With generative AI you are just stealing other people's work. You are learning nothing. Anything could have generated the same projects. There was no skill involved, just enough disposable income to pay for tokens.

And yes some people develop some weird psychosis and think that they did the thing and not the AI. Everyone else is vibe coding but they got the special sauce, the perfect prompts. They are delusional.

dangus [3 hidden]5 mins ago
I think this blames the technology way too much.

> Except for the SaaS, almost none of this is useful and I don't want to maintain any of it.

So don’t. Nobody’s twisting your arm.

Nobody told the author to sit down and write a bunch of random useless stuff.

This is like blaming your bicycle for enabling you to stop at too many shops that you didn’t mean to go to when you originally meant to ride straight to the grocery store.
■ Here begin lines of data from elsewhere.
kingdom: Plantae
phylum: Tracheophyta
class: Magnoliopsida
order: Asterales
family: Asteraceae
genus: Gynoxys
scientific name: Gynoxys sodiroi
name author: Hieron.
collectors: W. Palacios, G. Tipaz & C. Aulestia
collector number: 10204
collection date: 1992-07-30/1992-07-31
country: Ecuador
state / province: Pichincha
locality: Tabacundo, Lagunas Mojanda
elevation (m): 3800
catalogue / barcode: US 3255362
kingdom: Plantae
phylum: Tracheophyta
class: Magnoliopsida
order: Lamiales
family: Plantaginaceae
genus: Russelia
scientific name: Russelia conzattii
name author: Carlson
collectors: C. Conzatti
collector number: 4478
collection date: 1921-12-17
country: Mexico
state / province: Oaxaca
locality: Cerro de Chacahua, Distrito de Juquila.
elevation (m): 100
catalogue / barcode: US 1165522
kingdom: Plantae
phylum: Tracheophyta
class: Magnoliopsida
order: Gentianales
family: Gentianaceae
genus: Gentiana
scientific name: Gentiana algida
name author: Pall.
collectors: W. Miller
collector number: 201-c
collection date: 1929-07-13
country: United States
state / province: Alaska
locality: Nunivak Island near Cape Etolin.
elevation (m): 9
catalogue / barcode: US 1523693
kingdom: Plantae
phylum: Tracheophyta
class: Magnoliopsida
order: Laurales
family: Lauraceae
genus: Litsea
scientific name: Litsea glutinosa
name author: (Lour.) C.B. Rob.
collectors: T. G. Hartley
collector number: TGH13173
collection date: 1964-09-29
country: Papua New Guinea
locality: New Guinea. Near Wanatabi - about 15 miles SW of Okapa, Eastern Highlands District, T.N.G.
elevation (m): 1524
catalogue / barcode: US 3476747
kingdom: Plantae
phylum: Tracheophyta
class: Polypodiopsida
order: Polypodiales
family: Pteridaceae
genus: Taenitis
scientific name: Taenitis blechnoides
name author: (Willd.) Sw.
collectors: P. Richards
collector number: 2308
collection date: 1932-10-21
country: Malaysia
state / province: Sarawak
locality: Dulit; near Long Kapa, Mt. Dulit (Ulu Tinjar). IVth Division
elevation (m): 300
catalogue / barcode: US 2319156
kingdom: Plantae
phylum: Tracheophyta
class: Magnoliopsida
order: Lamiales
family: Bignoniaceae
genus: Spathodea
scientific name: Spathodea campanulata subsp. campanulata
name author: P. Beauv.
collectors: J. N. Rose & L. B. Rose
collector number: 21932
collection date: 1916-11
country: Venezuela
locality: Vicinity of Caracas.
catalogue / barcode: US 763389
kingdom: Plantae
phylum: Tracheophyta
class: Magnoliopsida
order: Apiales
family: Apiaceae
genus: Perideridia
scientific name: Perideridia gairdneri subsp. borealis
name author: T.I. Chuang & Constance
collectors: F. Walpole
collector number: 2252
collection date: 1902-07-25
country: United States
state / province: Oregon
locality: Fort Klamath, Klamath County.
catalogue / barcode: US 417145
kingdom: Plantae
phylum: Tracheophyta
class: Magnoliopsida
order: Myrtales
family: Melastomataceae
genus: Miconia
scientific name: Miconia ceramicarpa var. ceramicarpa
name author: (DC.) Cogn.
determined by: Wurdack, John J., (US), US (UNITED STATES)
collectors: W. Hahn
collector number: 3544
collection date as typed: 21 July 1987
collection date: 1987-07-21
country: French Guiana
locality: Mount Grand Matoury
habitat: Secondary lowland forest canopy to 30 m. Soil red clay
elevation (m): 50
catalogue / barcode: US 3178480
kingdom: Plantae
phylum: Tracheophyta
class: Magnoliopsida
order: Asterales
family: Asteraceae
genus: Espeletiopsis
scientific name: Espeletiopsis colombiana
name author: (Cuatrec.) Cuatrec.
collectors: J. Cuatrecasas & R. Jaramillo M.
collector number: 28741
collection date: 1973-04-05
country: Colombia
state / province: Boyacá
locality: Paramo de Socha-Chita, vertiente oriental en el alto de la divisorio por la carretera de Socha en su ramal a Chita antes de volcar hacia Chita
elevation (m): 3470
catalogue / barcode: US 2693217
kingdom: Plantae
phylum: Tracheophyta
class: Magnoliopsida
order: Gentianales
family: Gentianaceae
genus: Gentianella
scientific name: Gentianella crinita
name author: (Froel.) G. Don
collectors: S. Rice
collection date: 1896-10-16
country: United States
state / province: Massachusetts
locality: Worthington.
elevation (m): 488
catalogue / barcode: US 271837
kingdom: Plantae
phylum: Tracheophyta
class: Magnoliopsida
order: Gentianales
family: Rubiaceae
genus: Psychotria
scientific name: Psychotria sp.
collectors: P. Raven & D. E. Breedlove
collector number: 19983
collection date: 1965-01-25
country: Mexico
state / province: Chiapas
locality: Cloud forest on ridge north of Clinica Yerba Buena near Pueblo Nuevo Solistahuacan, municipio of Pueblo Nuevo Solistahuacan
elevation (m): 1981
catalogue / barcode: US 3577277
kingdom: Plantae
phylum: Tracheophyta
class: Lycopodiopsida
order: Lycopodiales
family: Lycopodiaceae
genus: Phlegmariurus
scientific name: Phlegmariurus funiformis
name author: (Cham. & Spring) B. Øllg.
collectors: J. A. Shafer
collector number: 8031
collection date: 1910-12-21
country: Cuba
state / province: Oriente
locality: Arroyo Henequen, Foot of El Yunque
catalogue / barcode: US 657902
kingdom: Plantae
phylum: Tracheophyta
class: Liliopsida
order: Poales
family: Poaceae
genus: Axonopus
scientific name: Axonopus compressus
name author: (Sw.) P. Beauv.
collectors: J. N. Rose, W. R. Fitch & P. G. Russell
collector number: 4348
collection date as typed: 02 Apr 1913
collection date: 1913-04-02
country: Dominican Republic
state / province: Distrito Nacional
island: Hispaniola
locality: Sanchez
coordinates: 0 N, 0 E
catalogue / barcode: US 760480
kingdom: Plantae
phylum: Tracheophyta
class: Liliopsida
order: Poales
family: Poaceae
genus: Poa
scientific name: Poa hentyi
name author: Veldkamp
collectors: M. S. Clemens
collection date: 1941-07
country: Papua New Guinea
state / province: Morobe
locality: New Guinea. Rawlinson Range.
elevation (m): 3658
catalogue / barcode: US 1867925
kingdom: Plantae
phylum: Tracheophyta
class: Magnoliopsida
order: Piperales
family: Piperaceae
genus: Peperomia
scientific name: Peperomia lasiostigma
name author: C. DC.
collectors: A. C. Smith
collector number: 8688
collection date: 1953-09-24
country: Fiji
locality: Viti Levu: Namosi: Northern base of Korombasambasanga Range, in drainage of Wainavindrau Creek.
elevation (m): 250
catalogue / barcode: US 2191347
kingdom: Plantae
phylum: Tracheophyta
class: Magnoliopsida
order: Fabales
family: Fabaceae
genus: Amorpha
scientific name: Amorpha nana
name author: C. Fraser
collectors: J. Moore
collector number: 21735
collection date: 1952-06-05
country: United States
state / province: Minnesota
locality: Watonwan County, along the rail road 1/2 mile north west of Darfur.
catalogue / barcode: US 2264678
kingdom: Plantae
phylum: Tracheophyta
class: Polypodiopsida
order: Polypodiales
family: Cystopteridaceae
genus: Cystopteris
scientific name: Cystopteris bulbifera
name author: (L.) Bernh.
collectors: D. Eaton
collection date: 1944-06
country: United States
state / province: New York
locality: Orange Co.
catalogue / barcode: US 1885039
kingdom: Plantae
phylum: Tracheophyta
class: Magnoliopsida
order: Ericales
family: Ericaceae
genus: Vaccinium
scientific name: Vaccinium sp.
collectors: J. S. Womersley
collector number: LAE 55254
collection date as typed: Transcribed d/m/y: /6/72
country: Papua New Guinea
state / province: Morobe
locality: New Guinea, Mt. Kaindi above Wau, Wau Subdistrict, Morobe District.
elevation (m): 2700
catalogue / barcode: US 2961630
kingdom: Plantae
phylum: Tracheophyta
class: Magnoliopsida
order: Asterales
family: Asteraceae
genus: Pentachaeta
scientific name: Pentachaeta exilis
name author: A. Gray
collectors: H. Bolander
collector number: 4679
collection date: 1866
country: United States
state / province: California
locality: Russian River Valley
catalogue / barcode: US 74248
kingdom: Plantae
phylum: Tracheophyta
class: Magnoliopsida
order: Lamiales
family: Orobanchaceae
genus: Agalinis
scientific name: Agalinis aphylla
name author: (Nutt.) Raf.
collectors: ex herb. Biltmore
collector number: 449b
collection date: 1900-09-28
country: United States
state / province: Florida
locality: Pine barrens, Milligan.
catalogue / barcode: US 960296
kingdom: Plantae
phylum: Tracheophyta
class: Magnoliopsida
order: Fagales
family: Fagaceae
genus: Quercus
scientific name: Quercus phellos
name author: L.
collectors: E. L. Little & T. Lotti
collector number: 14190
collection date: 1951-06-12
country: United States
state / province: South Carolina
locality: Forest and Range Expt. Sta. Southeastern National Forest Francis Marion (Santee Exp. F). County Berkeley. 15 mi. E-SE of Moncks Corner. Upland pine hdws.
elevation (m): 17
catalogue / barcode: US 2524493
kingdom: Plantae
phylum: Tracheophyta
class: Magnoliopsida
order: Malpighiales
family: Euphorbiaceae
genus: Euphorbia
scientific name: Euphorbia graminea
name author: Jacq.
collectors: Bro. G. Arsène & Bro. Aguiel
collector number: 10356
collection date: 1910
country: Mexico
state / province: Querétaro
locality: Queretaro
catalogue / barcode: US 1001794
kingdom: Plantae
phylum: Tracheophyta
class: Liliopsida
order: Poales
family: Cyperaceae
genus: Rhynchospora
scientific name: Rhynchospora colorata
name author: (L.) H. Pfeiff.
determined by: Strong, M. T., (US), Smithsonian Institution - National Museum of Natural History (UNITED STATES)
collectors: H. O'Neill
xendo [3 hidden]5 mins ago
AI make easy work even easier, at the same time it shortens the attention span making it more difficult to do any difficult work. That's why there is so little real progress despite huge productivity gains.
glouwbug [3 hidden]5 mins ago
I think the lack of progress is lack of understanding. If everything is generated and not viewed, does it exist? Like if a tree fell in the forest. Strip the observer and suddenly there is no universe. Strip the engineer and there is no codebase
senordevnyc [3 hidden]5 mins ago
I have ADHD, and for the last 2+ years, virtually 100% of my AI-assisted coding has gone into one product, which is a SaaS that supports my family. I have no end of ideas for little side projects, things to spin off, components I can open source from what I’ve built, etc. But unlike when I was younger (I’m old now), I’ve been able to resist the siren song of the ADHD side quest, and instead channel that towards the one project I know I should be focused on.

In other words, the issue isn’t the AI subscription, it’s the ADHD.

naasking [3 hidden]5 mins ago
> and such little commitment to the outcome that the time is obviously wasted.

Why is it wasted? A powerful new tool was invented, and enthusiasts are exploring ways to harness it. They'll come away with the skill to wield this new tool effectively. The programs they're writing are completely secondary.

AI makes single purpose throw away tools easy to create. This is GREAT. I had to migrate an old Windows 2012 file server share to SharePoint. Microsoft's tools don't work on this old OS. Their SharePoint migration tool running on other machines on the local network constantly failed for nebulous reasons. I finally got fed up and spent a few hours with Gemini Pro and Claude and created a sync tool using C# that does the migration and keeps the network share in sync with SharePoint until we do the final cutover. I don't expect to ever use this tool again, and that's totally fine. I'll still put it on GitHub in case someone has a use for it, but I'm not sure why I should lament the fact that this tool exists and may never see another use or the fact that I won't maintain it.

Don't waste your life playing with shiny new toys, sure, but learning how to use AI by creating things is not a waste of time.

viccis [3 hidden]5 mins ago
>exploring AI as a lens in Marshall McLuhan-like thinking

I would be wary of using McLuhan-like media analysis of AI. His central argument is that media are tools that extend man's ability. A calculator or a spell checker extend our thinking and writing. AI does not extend those abilities so much as it completely replaces it.

The way in which it does resemble media is insofar as it captures the same urge that McLuhan wrote about to see ourselves extended into the world. McLuhan tied this to the myth of Narcissus. The difference is that where Narcissus falsely believed it wasn't him and fell in love with what he saw, we falsely believe the image we see is ourselves and fall in love with it.

gdulli [3 hidden]5 mins ago
A calculator does replace our ability to do math in a certain sense.

At the grocery store there's countless (no pun) opportunities to do math in the sense of comparing prices and calculating unit costs etc, but most people can't do that math easily in their head because the calculator has made that skill less important.

But people also don't pull out the calculator repeatedly to do this in the grocery store, so the math just doesn't get done.